Journal Entry #1

 Reflection 1 (January 4, 2023 – February 6 , 2023)

The first few weeks in January at the Help Desk can be quite busy and demanding. We are on calls 90% of the time solving tons of different problems. Some of these problems can include Duo mobile issues, password resets, course issues, email service issues, and account creations. These are just some of the issues that we can see in the first weeks of school. One thing we do at the Help Desk for security issues requires an ID to do an admin password reset. This is such an important step I believe because you don’t wanna be resetting passwords for non-account owners. Something that I have noticed with this is that individuals dislike this system and would rather not have to send in their IDs or phone numbers. I think this can be because of efficiency because they rather reset it on that phone call as soon as possible. Many of them claim that they are willing to verify their phone numbers, names, dates of birth, and social security numbers. I think this is mind-blowing that people are willing to give out their social security number but not send an ID that gets deleted off the server once we have verified identities. In these cases, we can only explain to the individual that it’s a security issue. I usually try to relate this to giving their account to random individuals. I also remind them that there is a lot of personal information on their accounts including social security numbers, credit card information, and much more. I think it’s important to make these connections for the callers and users because they are willing to work with you afterward. Another topic and process that callers have a lot of trouble with are changing their passwords. A Lot of individuals will have trouble coming up with passwords that follow the guidelines set by MIDAS.  

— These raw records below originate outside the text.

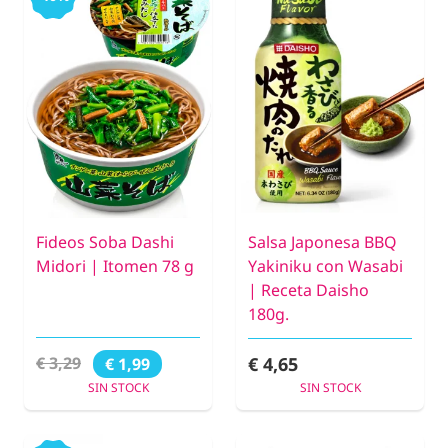
Fideos Soba Dashi
Salsa Japonesa BBQ
Midori | Itomen 78 g
Yakiniku con Wasabi
| Receta Daisho
180g.
€ 4,65
€ 3,29
€ 1,99
SIN STOCK
SIN STOCK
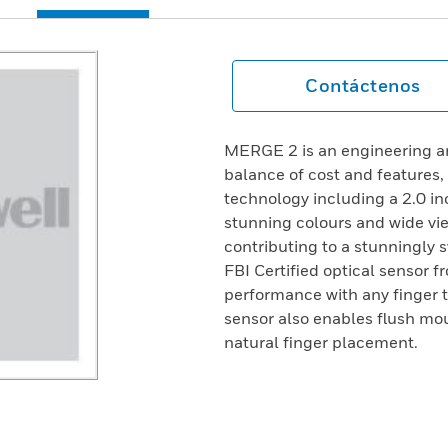
Contáctenos
MERGE 2 is an engineering an
balance of cost and features
technology including a 2.0 in
stunning colours and wide vie
contributing to a stunningly 
FBI Certified optical sensor
performance with any finger t
sensor also enables flush mo
natural finger placement.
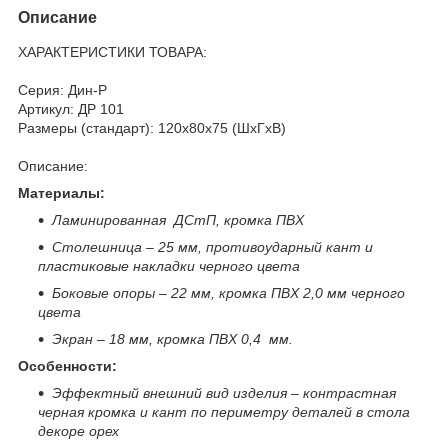
Описание
ХАРАКТЕРИСТИКИ ТОВАРА:
Серия: Дин-Р
Артикул: ДР 101
Размеры (стандарт): 120x80x75 (ШхГхВ)
Описание:
Материалы:
Ламинированная ДСтП, кромка ПВХ
Столешница – 25 мм, противоударный кант и
пластиковые накладки черного цвета
Боковые опоры – 22 мм, кромка ПВХ 2,0 мм черного
цвета
Экран – 18 мм, кромка ПВХ 0,4 мм.
Особенности:
Эффектный внешний вид изделия – контрастная
черная кромка и кант по периметру деталей в стола
декоре орех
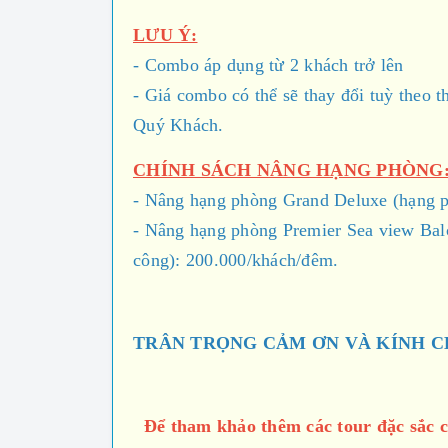
LƯU Ý:
- Combo áp dụng từ 2 khách trở lên
- Giá combo có thể sẽ thay đổi tuỳ theo t
Quý Khách.
CHÍNH SÁCH NÂNG HẠNG PHÒNG
- Nâng hạng phòng Grand Deluxe (hạng p
- Nâng hạng phòng
Premier Sea view Ba
công): 200.000/khách/đêm.
TRÂN TRỌNG CẢM ƠN VÀ KÍNH C
Để tham khảo thêm các tour đặc sắc 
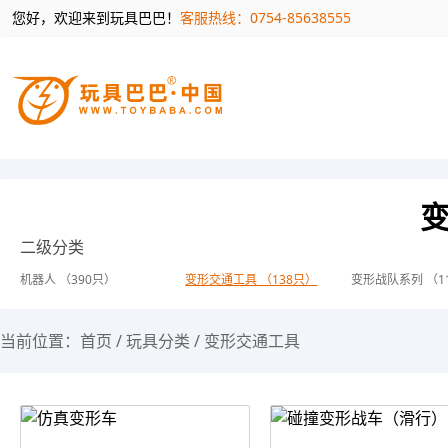
您好，欢迎来到玩具巴巴！
客服热线：0754-85638555
二级分类
机器人 （390只）
变形交通工具 （138只）
变形战队系列 （1
当前位置：
首页
/
玩具分类
/
变形交通工具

The passwords minimum Digits: 1

 Minimum Uppercase Letters: 1

 Minimum Lowercase Letters: 1

 Length Range: 8-24

 Maximum Consecutive Same Character: 2

 Minimum Allowed Special Characters (! % + – : _): 1

 No Personal Information: 0th follow the following rules 

No Dictionary Words on Level: 1

Additional Rules verified on submitting the new password

Number of previous passwords that cannot be reused:  7

One password change per: 24-hour period

Character Difference To Last Password:  1

I do understand that Midas has a lot of rules set in place when making a password. But from a cybersecurity standpoint, it sets the best precedent for safety and security. This is where I begin thinking from a cyber security mindset. Although the password is inconvenient for many people because they are required to be 8 characters and must contain symbols and letters. These requirements make MIDAS password strong against simple password-cracking tools. This set of rules makes for roughly 9.308338151941866e+57 possible passwords. Although these extra security measures like Duo Mobile and password rules can be inconvenient for many. From a cyber standpoint it’s important because like I said at the beginning of this journal, MIDAS holds a lot of personnel information and is essentially the key to the castle.